Personally, I’ll be selecting my browser based on speed and reliability rather than who has the highest version number.


  1. I installed FF5 and within 2 hours uninstalled it. The one plugin (WiseStamp) that I use regularly did not even load in FF5 (it worked fine in FF4). Other than that I saw absolutely no difference in speed, loading, response or anything else that would make me want to upgrade or switch to it. I will stick to Chrome, thank you.

  2. The difference is… Chrome updates itself, so users barely know that the update has been applied. On FF the poor user gets nagged (or has done until now) almost every time they start the program that they need to download a new release, and can’t use the app until this is complete.

    Also, my experience mirrors yours – with FF, the more tabs you have open (particularly those containing any flash), the slower the OS becomes. With Chrome, having 20 or 30 tabs open barely notices.

    Chrome really is the best out there right now.

  3. I told my friends adobe is so annoying that every time you start your computer, it pops up the update box. Now, finally I find a software which is more bothersome than adobe, that’s firefox!I had updated to 4.0 manually but what I get is a buggy worm. so I have to back to 3.5 which I think is the most stable version in the world. it’s DEFINITALLY GREAT that I find it updates to firefox 4 automatically the next day. Wow, what a efficient browser! You lost one more users and I know you don’t care.
    Never use firefox again, I think I should thank you all the same , because you make me find Avant browser finally.

  4. Yes, I was a big fan of Firefox too. But then I switched to Ubuntu Linux and my main computer became a Netbook.

    Unfotunately even Firefox 3 already showed how badly it uses available ressources. While I even was able to install and use a full Lotus Notes installation (not fast but running without problems) Firefox became unresponsive frequently.

    That was the time to test Google Chrome and I too never looked back since. Worked with Firefox on the Windows machine at work for a while but finally changed there too. It just was more comfortable to use the same browser everywere. And there’s not too much I miss compared to FF.

    Not sure if I even care to test FF5

  5. Dont know who these Einsteins are, advising companies regarding ‘version numbers’, but version numbers mean nothing. STABILITY and a good product are all you need in order to convince users to switch or remain a consistent user. I’ll take a stable, solid version 3.x over a crappy version 8 ANY DAY.

  6. An excellent statement: “Personally, I’ll be selecting my browser based on speed and reliability rather than who has the highest version number.” Jul 2011: if you look at the mozilla firefox main download page, version 5.0 is listed and on the page it says quote “a new look” “super speed” “more awesomeness” (i.e. more UI-annoyance). The word “reliability” is not on the page anywhere. It’s all about marketing and “fanciness” instead of reliability. The largest software companies such as microsoft and google also change things routinely for no reason and set a bad example. I tried to send feedback on this frivolous versioning epidemic via and all you get is a message saying “you have to be on the latest version.” Utterly arrogant.

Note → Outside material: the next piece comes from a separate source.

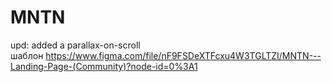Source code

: # MNTN

upd: added a parallax-on-scroll <br>
шаблон https://www.figma.com/file/nF9FSDeXTFcxu4W3TGLTZI/MNTN---Landing-Page-(Community)?node-id=0%3A1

  7. I’ve been using Firefox for years now, but the UI change in 4 almost made me switch to a different browser until I figured out a way to switch it back. Now, right as soon as I’ve gotten used to 4, they throw 5 at me, and now news is out that they plan on releasing 6 and 7 in the same year. I’m not going to put up with this, I’m switching back to Opera. Their browser is better anyway.


    The requirement to be on the latest version of Firefox to send feedback is not arrogant, but a smart decision made by the Mozilla team. They don’t want anyone sending them feedback about their browser if they haven’t even tried it, so they require you to be on the latest version of Firefox so they can be absolutely sure that you have tried the browser. This way they wont get people sending them feedback who never tried and never were going to try the browser in the first place.

  8. Dear Anonymous… your last two comments have been unapproved, if you’re not prepared to state your name and if you give various e-mails addresses I’m not going to allow your comments.